My foot hit something on the seabed – a rock, a body, a piece of equipment that someone had dropped, maybe – and I staggered, fell face first into the water and couldn’t get up again, weighed down by my own equipment and my saturated uniform. The damn life vest I was wearing, shoved up under my arms, was no use whatsoever – it kept me afloat, but I couldn’t turn over to get my mouth and nose out of the water. I sucked in oily water and began to choke, my gun slipping out of my fingers. This is it, I thought as black spots began to dance in front of my eyes. This is how I die. Not because I got one of Jerry’s bullets through my head but because I’m too damn heavy to swim. Sorry, Ruby, I guess I won’t be seeing you again after all.
Then someone hauled me upright by the webbing on my pack. At first I thought it was Jimmy or Stanley but when I looked round, coughing up water, it was Wilson, one of the fellows from the band who played at that party. Christ, that felt like a lifetime ago.
Wilson had a medic’s badge on his arm. ‘You OK?’ he yelled in my ear. I couldn’t speak for coughing but I managed to nod. He clapped me on the arm and, before I could thank him, carried on wading to shore. When I’d finished spewing up seawater I felt around for my gun, but it had gone. So had Jimmy, Stanley and Davy – I couldn’t see them anywhere. I was sure only seconds had passed since we were given the order to disembark, yet half the 116th Infantry Regiment seemed to be lying in the water, shot to pieces or drowned.
Nearby a soldier was floating face down, his helmet gone and blood pouring out of a hole above his ear.

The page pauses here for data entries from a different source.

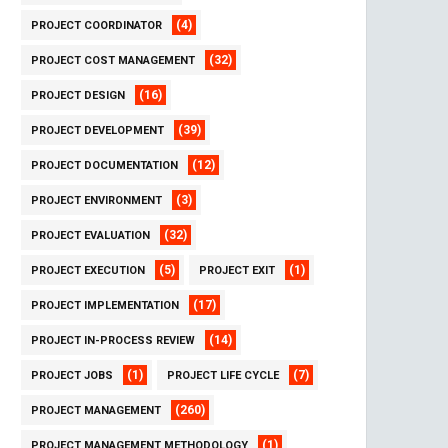
(4)
PROJECT COORDINATOR
(32)
PROJECT COST MANAGEMENT
(16)
PROJECT DESIGN
(39)
PROJECT DEVELOPMENT
(12)
PROJECT DOCUMENTATION
(3)
PROJECT ENVIRONMENT
(32)
PROJECT EVALUATION
(5)
(1)
PROJECT EXECUTION
PROJECT EXIT
(17)
PROJECT IMPLEMENTATION
(14)
PROJECT IN-PROCESS REVIEW
(1)
(7)
PROJECT JOBS
PROJECT LIFE CYCLE
(260)
PROJECT MANAGEMENT
(1)
PROJECT MANAGEMENT METHODOLOGY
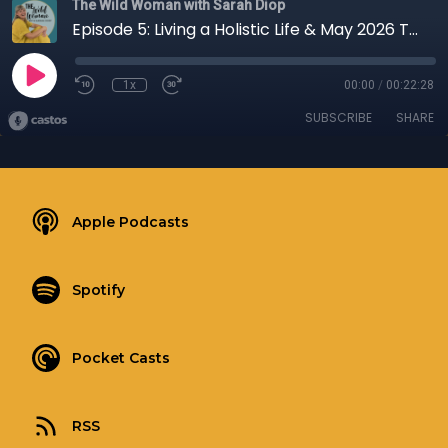
The Wild Woman with Sarah Diop
Episode 5: Living a Holistic Life & May 2026 Touchstone
1x
00:00
/
00:22:28
SUBSCRIBE
SHARE
Apple Podcasts
Spotify
Pocket Casts
RSS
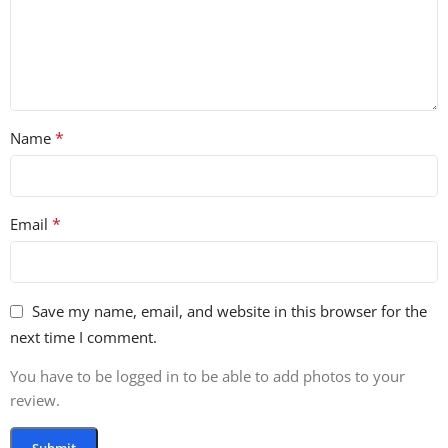
far back as 1990, Hart testified about rhythm and music
therapy before the Senate Subcommittee on Aging. For all
its variety, his life’s work can be summed up simply:
Having found rhythm everywhere and in everything, he
invites us to share its inexhaustible vitality.
*
Name
LIVE SOUNDS
83 ONE SHOTS
*
Email
117 LOOPS
Save my name, email, and website in this browser for the
next time I comment.
You have to be logged in to be able to add photos to your
review.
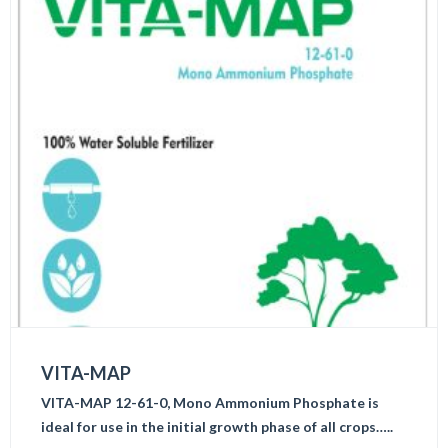
VITA-MAP
VITA-MAP 12-61-0, Mono Ammonium Phosphate is
ideal for use in the initial growth phase of all crops…..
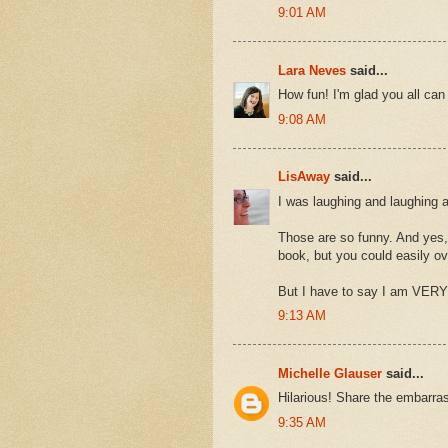
9:01 AM
Lara Neves
said...
How fun! I'm glad you all can 
9:08 AM
LisAway
said...
I was laughing and laughing 
Those are so funny. And yes, 
book, but you could easily ov
But I have to say I am VERY c
9:13 AM
Michelle Glauser
said...
Hilarious! Share the embarra
9:35 AM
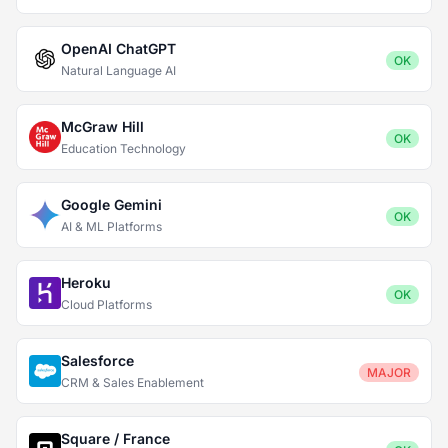
OpenAI ChatGPT
OK
Natural Language AI
McGraw Hill
OK
Education Technology
Google Gemini
OK
AI & ML Platforms
Heroku
OK
Cloud Platforms
Salesforce
MAJOR
CRM & Sales Enablement
Square / France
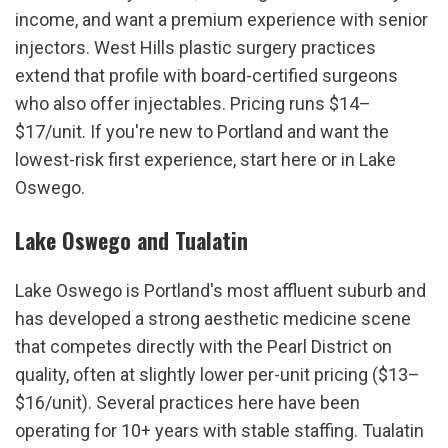
income, and want a premium experience with senior 
injectors. West Hills plastic surgery practices 
extend that profile with board-certified surgeons 
who also offer injectables. Pricing runs $14–
$17/unit. If you're new to Portland and want the 
lowest-risk first experience, start here or in Lake 
Oswego.
Lake Oswego and Tualatin
Lake Oswego is Portland's most affluent suburb and 
has developed a strong aesthetic medicine scene 
that competes directly with the Pearl District on 
quality, often at slightly lower per-unit pricing ($13–
$16/unit). Several practices here have been 
operating for 10+ years with stable staffing. Tualatin 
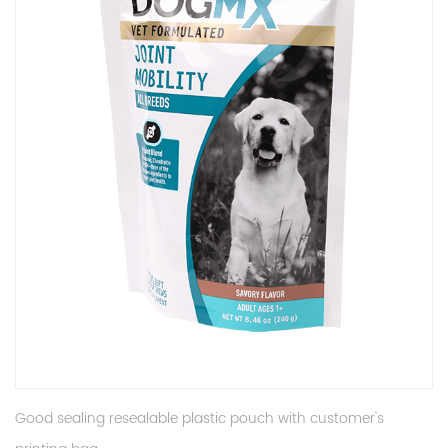
Good sealing resealable plastic pouch with customer's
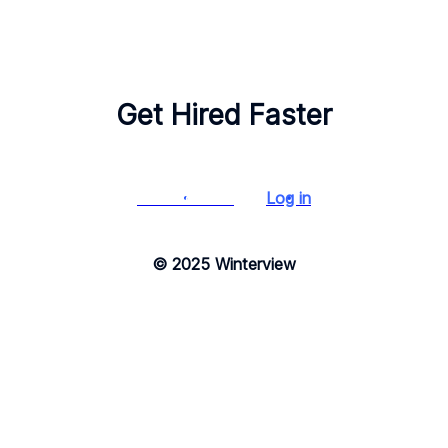
Get Hired Faster
Start for free
Log in
© 2025 Winterview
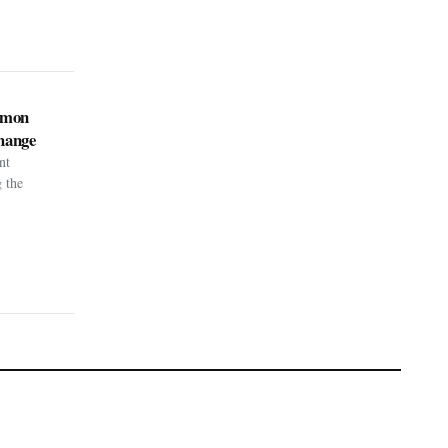
kémon
hange
nt
g the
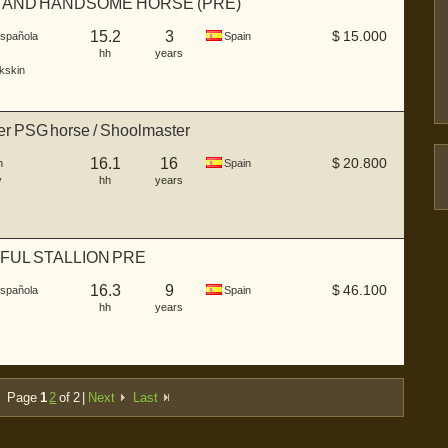
 AND HANDSOME HORSE (PRE)
15.2
3
$
15.000
Española
Spain
hh
years
kskin
r PSG horse / Shoolmaster
16.1
16
$
20.800
n
Spain
y
hh
years
FUL STALLION PRE
16.3
9
$
46.100
Española
Spain
hh
years
Page
1
2
of 2 |
Next
Last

My stomach turned over, thinking it might be one of the guys, but when I lifted his head it was a fellow from another unit who I’d never seen before. I yelled at him, ‘Hey!’ just to make sure, but he was a goner all right. ‘Sorry, pal,’ I muttered as I pulled his gun off over his head. A big wave came in, almost knocking me off my feet again. As the water sucked back, I saw it was red, and it took me a moment to work out why.
You know those dreams where you’re running but you’re not going anywhere? That was what it felt like as I splashed through the shallows, ducking and flinching as the bullets and mortars whizzed over my head. Up ahead I could see men floundering onto the sand and taking shelter behind the beach obstacles. More men lay at the edge of the water, dead or injured, or half drowned, too weak to crawl any further. Just get there, I told myself. All you have to do is get there. But the beach was still a hundred miles away. It would take a miracle for me to make it out of here alive.